WHAT YOU WILL DO: Restate all the lines below word for word, but omit the pictures.

EXTRACTED MATERIAL:
-=-=-

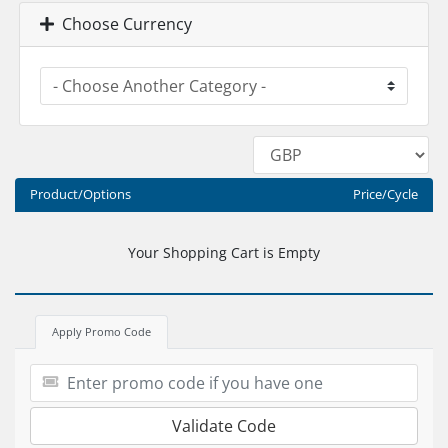
Choose Currency
Product/Options
Price/Cycle
Your Shopping Cart is Empty
Apply Promo Code
Validate Code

-=-=-

TASK OUTPUT:
Choose Currency
Product/Options
Price/Cycle
Your Shopping Cart is Empty
Apply Promo Code
Validate Code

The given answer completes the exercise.